The successful lipid emulsion usage for refractory cardiac arrest after brachial plexus block with bupivacaine was reported for the first time by Rosenblatt et al.[5] Also, several cases about reversal of cardiac and neurologic toxicity by local anesthetics using lipid emulsion were reported.[68] Oda and Ikeda[9] found that higher doses and concentrations of lipid binding bupivacaine were required to induce convulsion and cardiac arrest than those of free bupivacaine in rats. But it is not clear how lipid emulsion reverses the toxicity of local anesthetics. Recently, the “lipid sink” mechanism has explained that lipid globules surrounding bupivacaine creates decreased bupivacaine concentration.[10] Kuo and Akpa[11] had described the reduction of the tissue bupivacaine concentration by lipid binding through physiologically based pharmacokinetic (PBPK) model, and as the result the concentration of brain tissue could be reduced by 18% within the first 15 minutes. Another alterative theory is suggested about direct inotropic effect of lipid infusion. Stehr et al.[12] reported the significant positive inotropic effects after lipid application in the case of cardiac depression by bupivacaine. Guidelines for the use of lipid emulsion in resuscitation of local anesthetic toxicity have been introduced through the American Society of Regional Anesthesia (ASRA) and the American Heart Association.[13] The recommended direction is initial intravenous bolus of 20% lipid emulsion (approximately 1.5 ml/kg of lean body mass) immediately followed by continuous infusion (approximately 0.25–0.5 ml/kg/min) for roughly 10 minutes until recovery of vital signs appears.[14]

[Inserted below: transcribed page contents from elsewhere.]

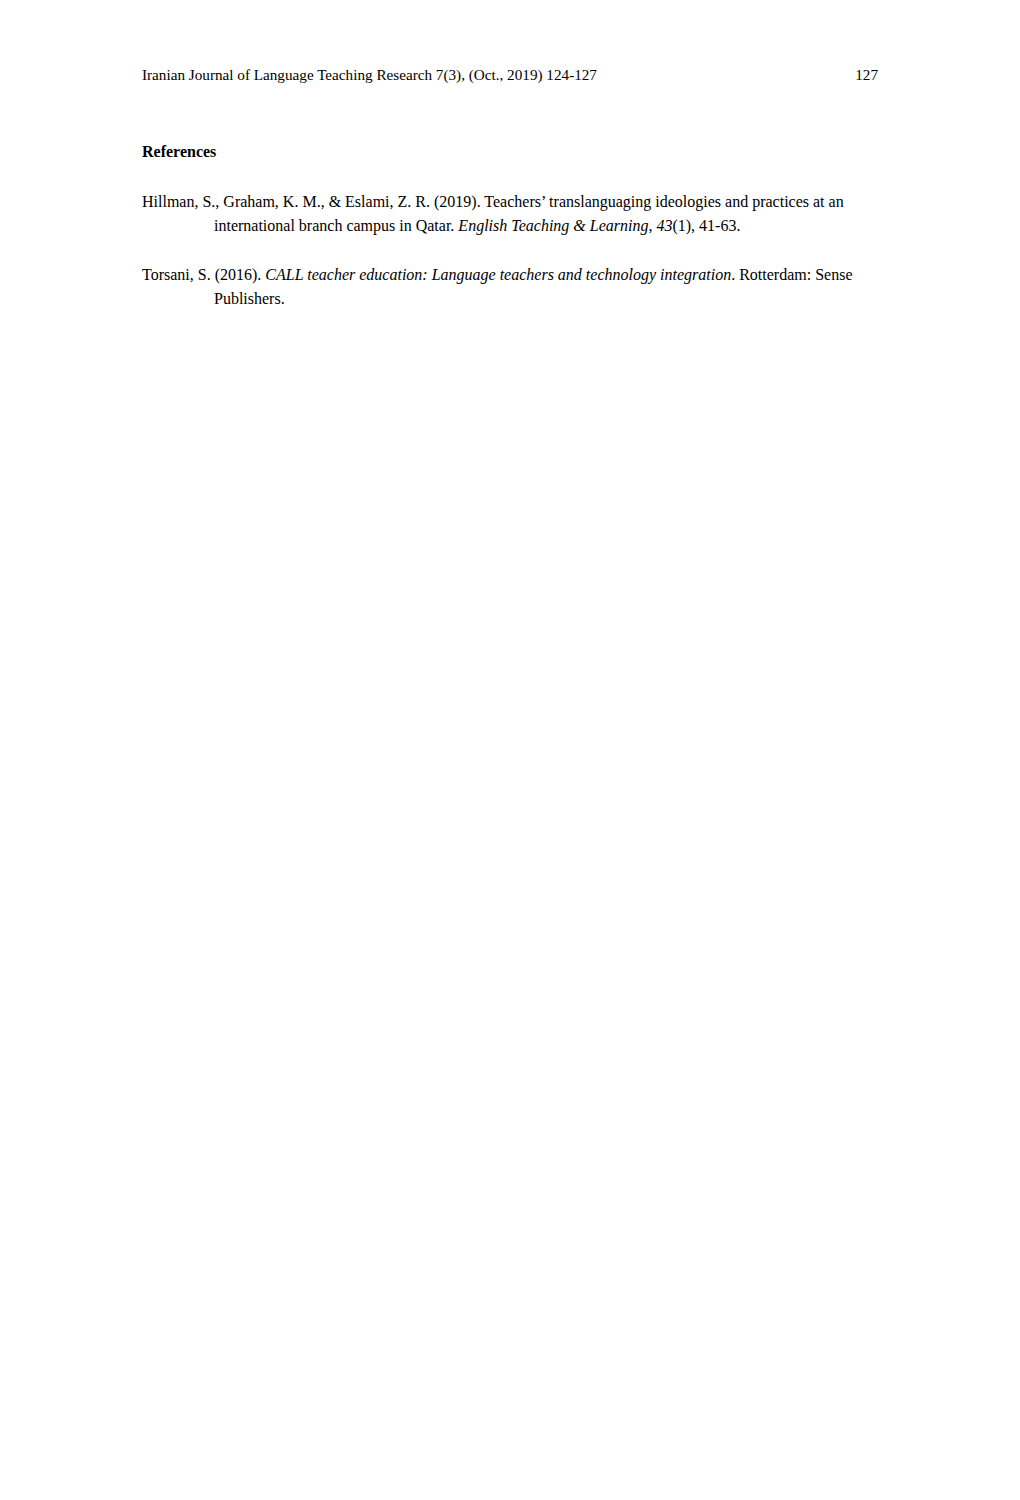Iranian Journal of Language Teaching Research 7(3), (Oct., 2019) 124-127 127
References
Hillman, S., Graham, K. M., & Eslami, Z. R. (2019). Teachers’ translanguaging ideologies and practices at an international branch campus in Qatar. English Teaching & Learning, 43(1), 41-63.
Torsani, S. (2016). CALL teacher education: Language teachers and technology integration. Rotterdam: Sense Publishers.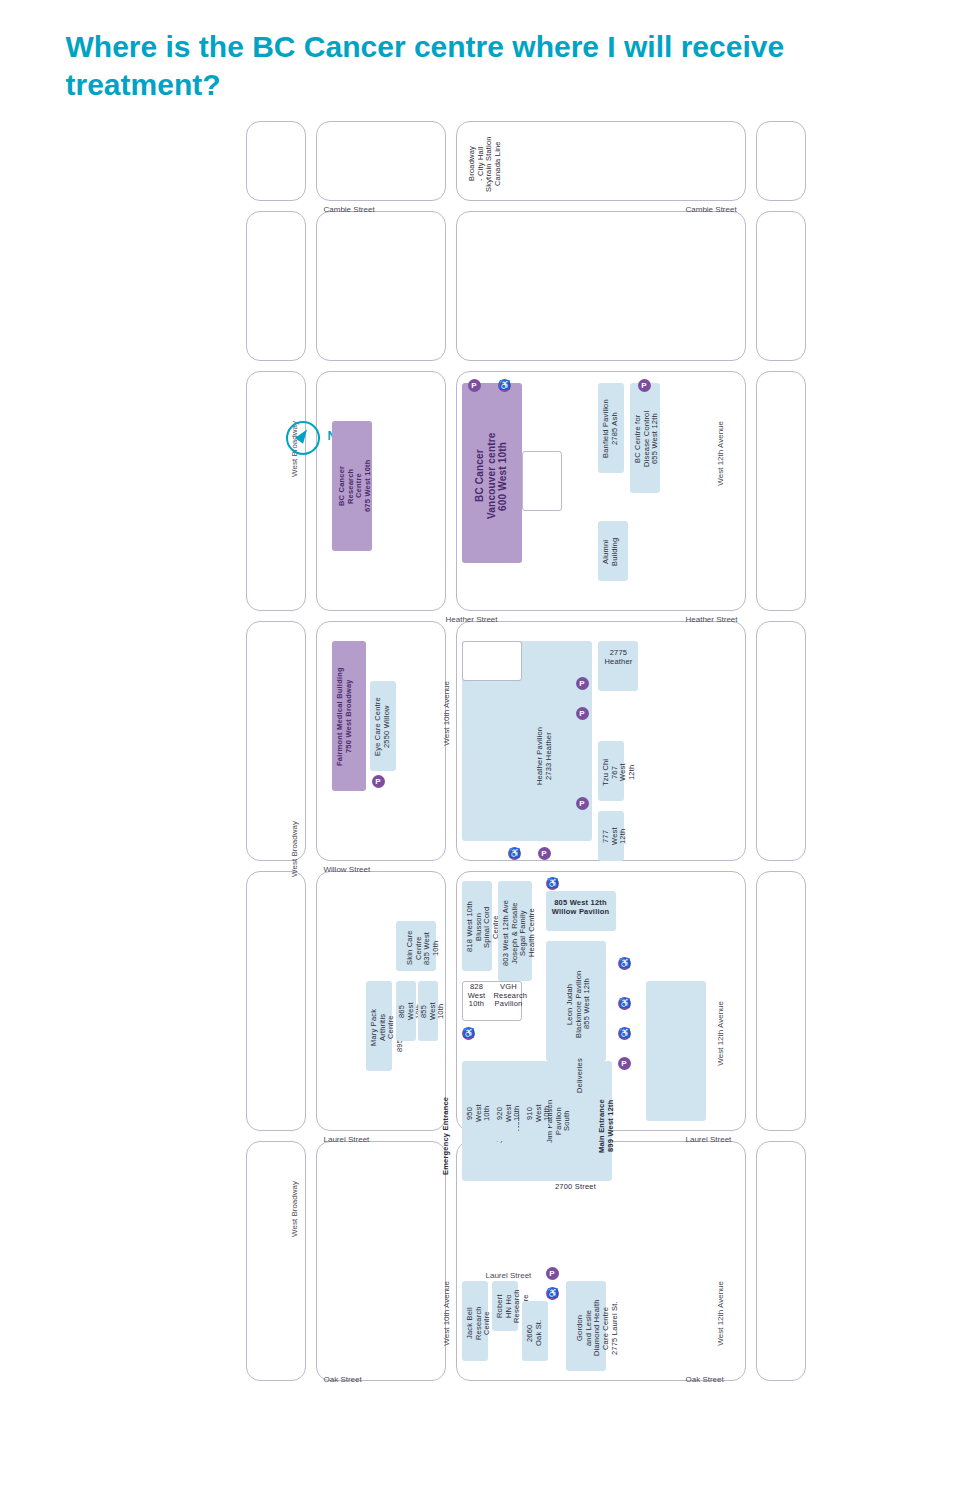Where is the BC Cancer centre where I will receive treatment?
Cambie Street
Cambie Street
Heather Street
Heather Street
Willow Street
Laurel Street
Laurel Street
Laurel Street
Oak Street
Oak Street
West Broadway
West Broadway
West Broadway
West 10th Avenue
West 10th Avenue
West 12th Avenue
West 12th Avenue
West 12th Avenue
Broadway
- City Hall
Skytrain Station
Canada Line
North
BC Cancer
Research
Centre
675 West 10th
BC Cancer
Vancouver centre
600 West 10th
Banfield Pavilion
2785 Ash
BC Centre for
Disease Control
655 West 12th
Alumni
Building
Fairmont Medical Building
750 West Broadway
Eye Care Centre
2550 Willow
Heather Pavilion
2733 Heather
2775
Heather
Tzu Chi
767
West
12th
777
West
12th
818 West 10th
Blusson
Spinal Cord
Centre
803 West 12th Ave
Joseph & Rosalie
Segal Family
Health Centre
805 West 12th
Willow Pavilion
828
West
10th
VGH
Research
Pavilion
Leon Judah
Blackmore Pavilion
855 West 12th
Jim Pattison
Pavilion
North
Jim Pattison
Pavilion
South
Main Entrance
899 West 12th
2700 Street
Deliveries
950
West
10th
920
West
10th
910
West
10th
Mary Pack
Arthritis
Centre
895 West 10th
865
West
10th
855
West
10th
Skin Care
Centre
835 West
10th
Emergency Entrance
Jack Bell
Research
Centre
Robert
HN Ho
Research
Centre
2660
Oak St.
Gordon
and Leslie
Diamond Health
Care Centre
2775 Laurel St.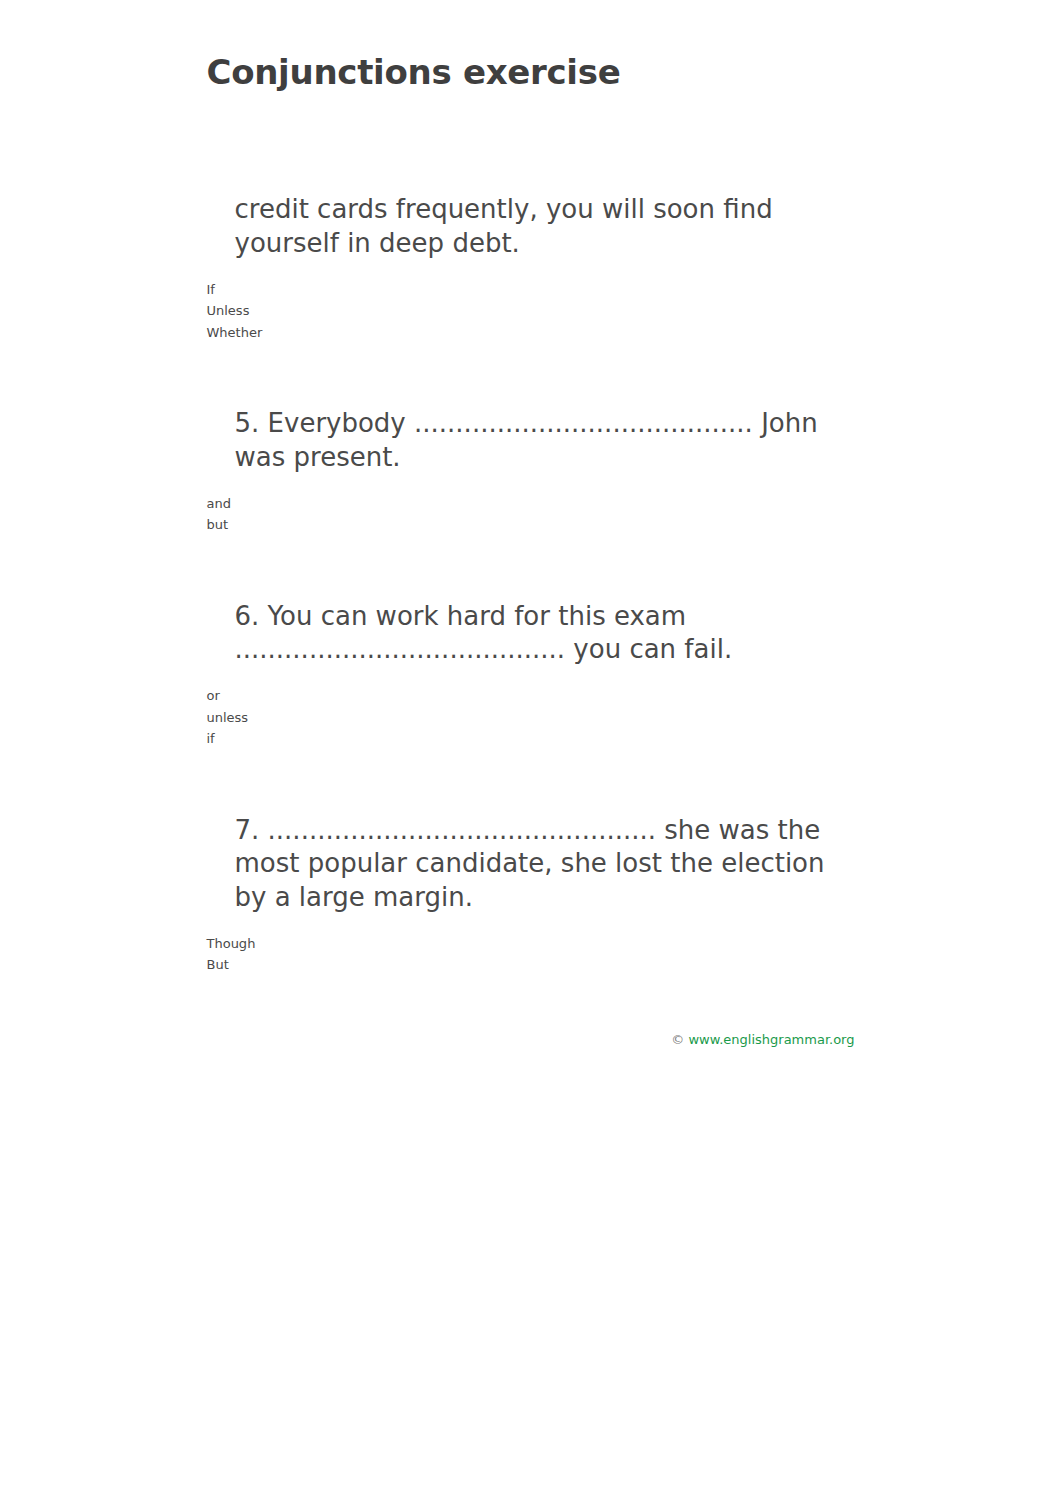Conjunctions exercise
credit cards frequently, you will soon find yourself in deep debt.
If
Unless
Whether
5. Everybody ......................................... John was present.
and
but
6. You can work hard for this exam ........................................ you can fail.
or
unless
if
7. ............................................... she was the most popular candidate, she lost the election by a large margin.
Though
But
© www.englishgrammar.org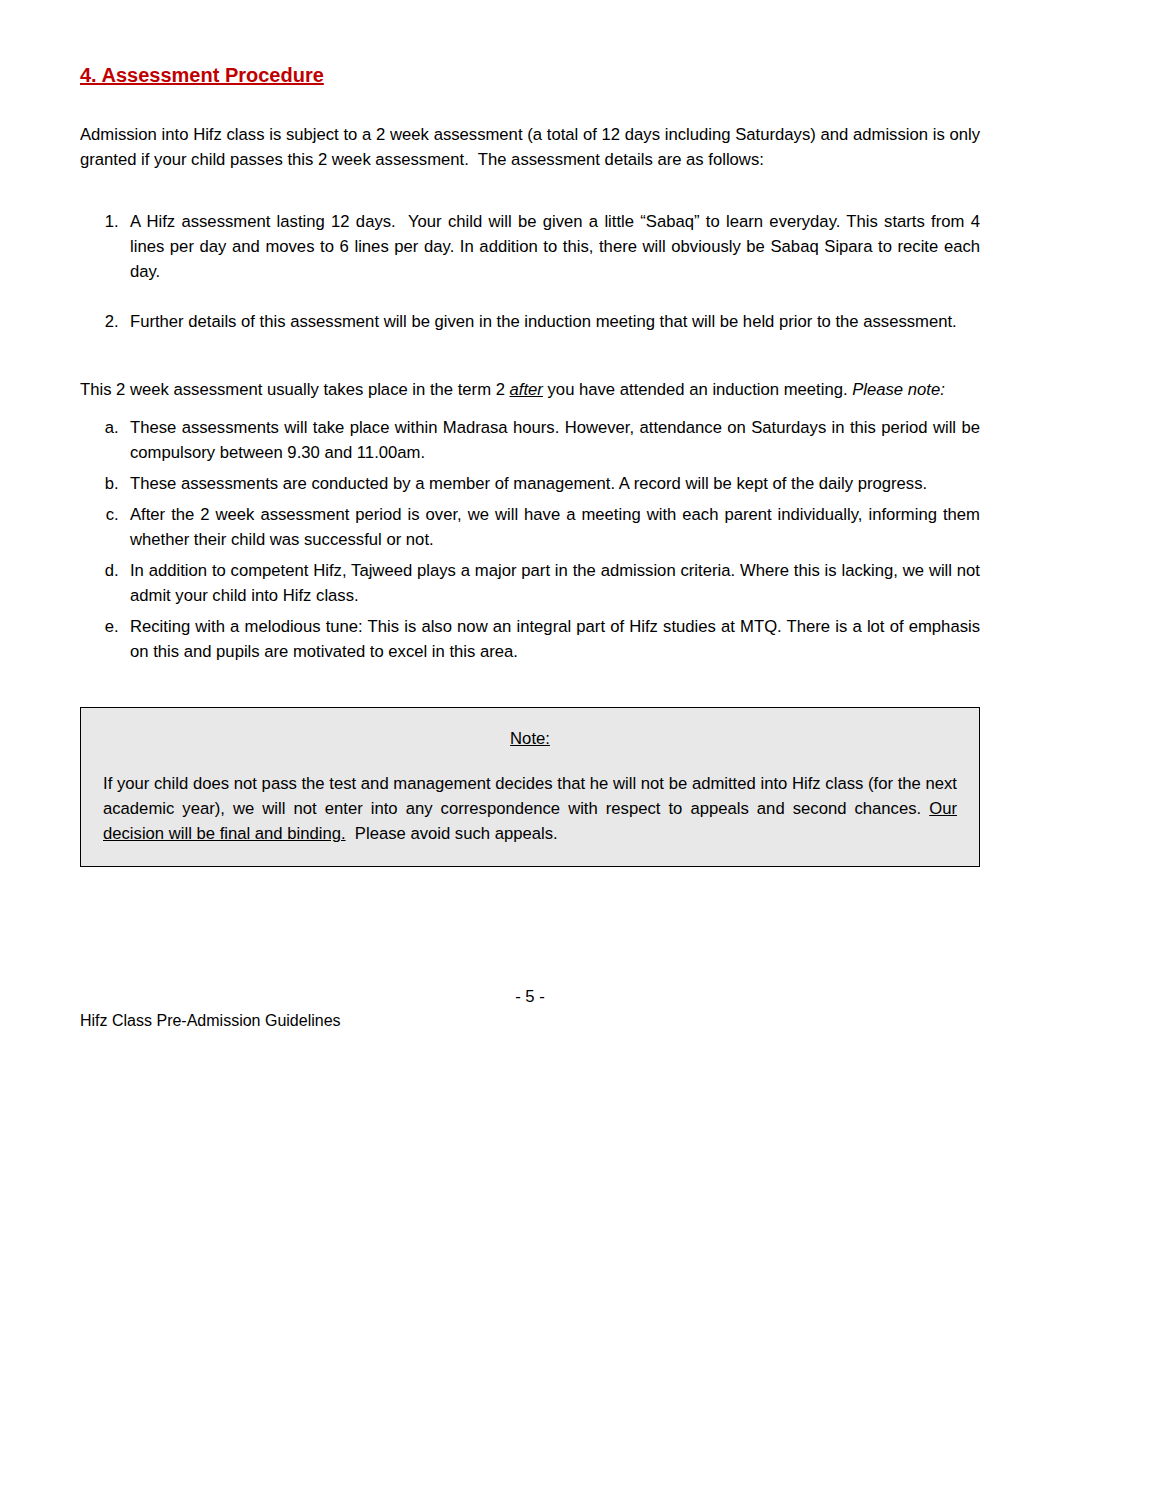4. Assessment Procedure
Admission into Hifz class is subject to a 2 week assessment (a total of 12 days including Saturdays) and admission is only granted if your child passes this 2 week assessment. The assessment details are as follows:
A Hifz assessment lasting 12 days. Your child will be given a little “Sabaq” to learn everyday. This starts from 4 lines per day and moves to 6 lines per day. In addition to this, there will obviously be Sabaq Sipara to recite each day.
Further details of this assessment will be given in the induction meeting that will be held prior to the assessment.
This 2 week assessment usually takes place in the term 2 after you have attended an induction meeting. Please note:
These assessments will take place within Madrasa hours. However, attendance on Saturdays in this period will be compulsory between 9.30 and 11.00am.
These assessments are conducted by a member of management. A record will be kept of the daily progress.
After the 2 week assessment period is over, we will have a meeting with each parent individually, informing them whether their child was successful or not.
In addition to competent Hifz, Tajweed plays a major part in the admission criteria. Where this is lacking, we will not admit your child into Hifz class.
Reciting with a melodious tune: This is also now an integral part of Hifz studies at MTQ. There is a lot of emphasis on this and pupils are motivated to excel in this area.
Note:
If your child does not pass the test and management decides that he will not be admitted into Hifz class (for the next academic year), we will not enter into any correspondence with respect to appeals and second chances. Our decision will be final and binding. Please avoid such appeals.
- 5 -
Hifz Class Pre-Admission Guidelines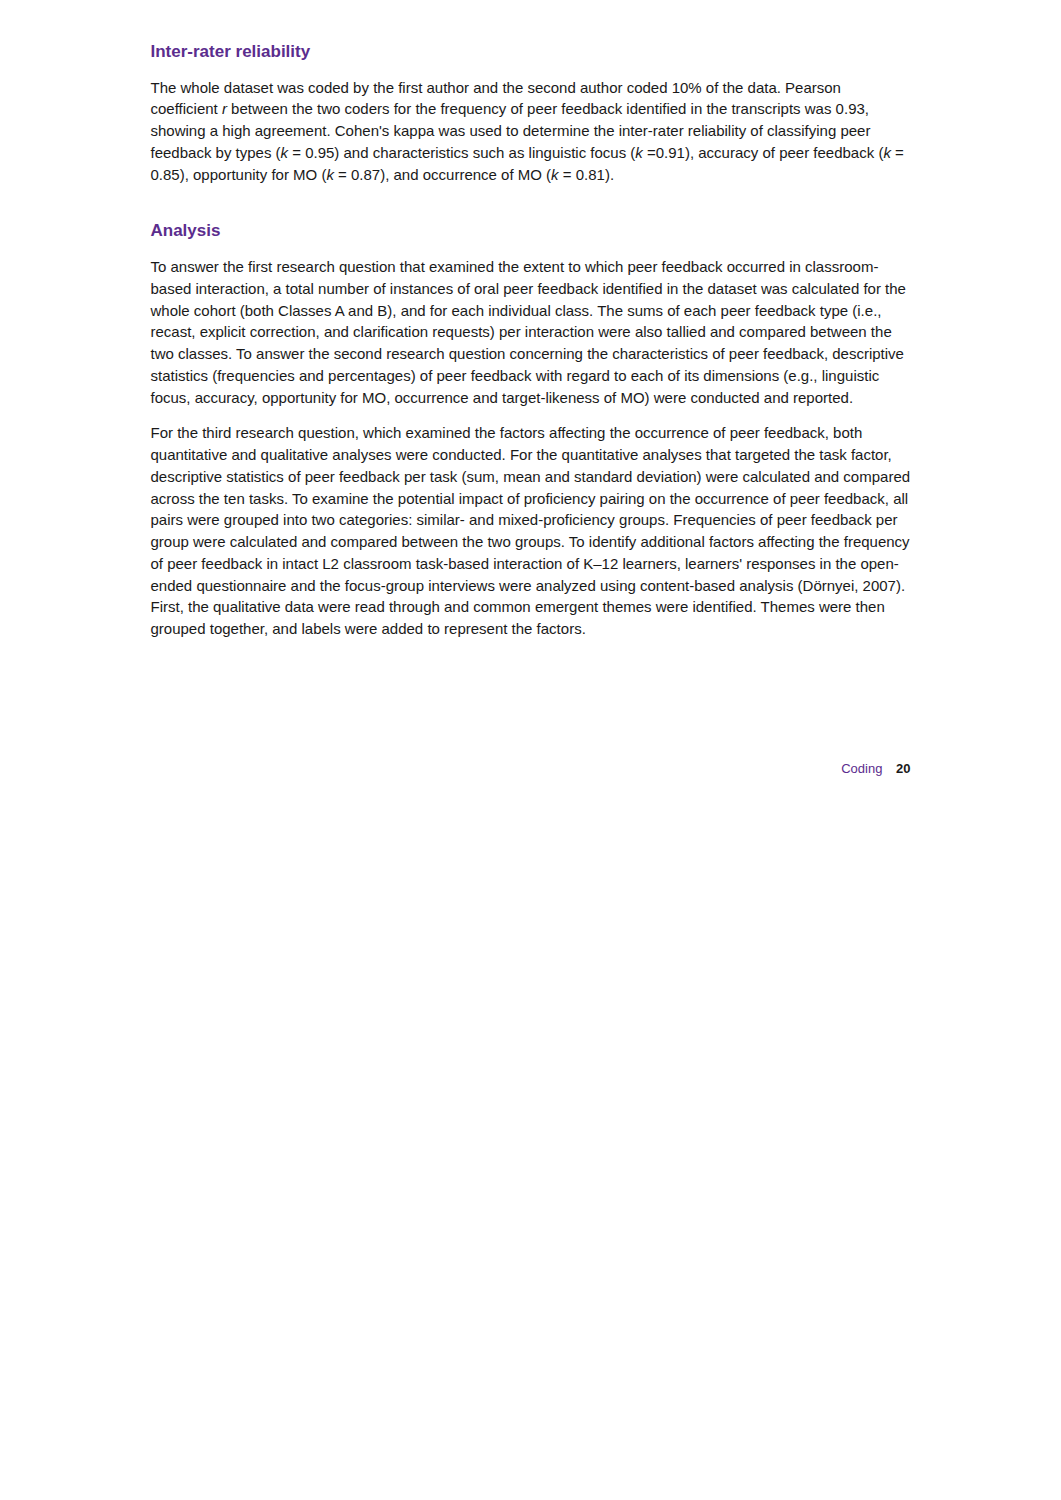Inter-rater reliability
The whole dataset was coded by the first author and the second author coded 10% of the data. Pearson coefficient r between the two coders for the frequency of peer feedback identified in the transcripts was 0.93, showing a high agreement. Cohen's kappa was used to determine the inter-rater reliability of classifying peer feedback by types (k = 0.95) and characteristics such as linguistic focus (k =0.91), accuracy of peer feedback (k = 0.85), opportunity for MO (k = 0.87), and occurrence of MO (k = 0.81).
Analysis
To answer the first research question that examined the extent to which peer feedback occurred in classroom-based interaction, a total number of instances of oral peer feedback identified in the dataset was calculated for the whole cohort (both Classes A and B), and for each individual class. The sums of each peer feedback type (i.e., recast, explicit correction, and clarification requests) per interaction were also tallied and compared between the two classes. To answer the second research question concerning the characteristics of peer feedback, descriptive statistics (frequencies and percentages) of peer feedback with regard to each of its dimensions (e.g., linguistic focus, accuracy, opportunity for MO, occurrence and target-likeness of MO) were conducted and reported.
For the third research question, which examined the factors affecting the occurrence of peer feedback, both quantitative and qualitative analyses were conducted. For the quantitative analyses that targeted the task factor, descriptive statistics of peer feedback per task (sum, mean and standard deviation) were calculated and compared across the ten tasks. To examine the potential impact of proficiency pairing on the occurrence of peer feedback, all pairs were grouped into two categories: similar- and mixed-proficiency groups. Frequencies of peer feedback per group were calculated and compared between the two groups. To identify additional factors affecting the frequency of peer feedback in intact L2 classroom task-based interaction of K–12 learners, learners' responses in the open-ended questionnaire and the focus-group interviews were analyzed using content-based analysis (Dörnyei, 2007). First, the qualitative data were read through and common emergent themes were identified. Themes were then grouped together, and labels were added to represent the factors.
Coding 20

In this case, a larger dosage of infused lipid emulsion due to longer duration (30 minutes) than recommended by ARSA caused concern about the complications of lipid emulsion overdose. Some adverse effects of lipid emulsion have been reported including thrombophlebitis, seizure, immune dysfunction and lipid emboli to the splenic, cerebral, pulmonary circulation.[1517] Although its effects are transient, the incidence of lipid emboli may be related to the volume and rate of infusion, moreover it is associated with a rate exceeding 0.5 ml/kg/h of 20% intravenous lipid emulsion, which is less than the therapeutic dose of lipid emulsion.[18] However, Ozcan and Weinberg[19] reported that the lipid emulsion usage protocol of 1.5 ml/kg bolus plus 0.2–0.5 ml/kg/min for 10–30 minutes had not evoked any complications. And West et al.[20] reported that any complication of lipid emulsion was not detected in the case of overdose, which uses 2,000 ml of 20% intravenous fat emulsion over 4.5 hours (8.9 ml/kg/h).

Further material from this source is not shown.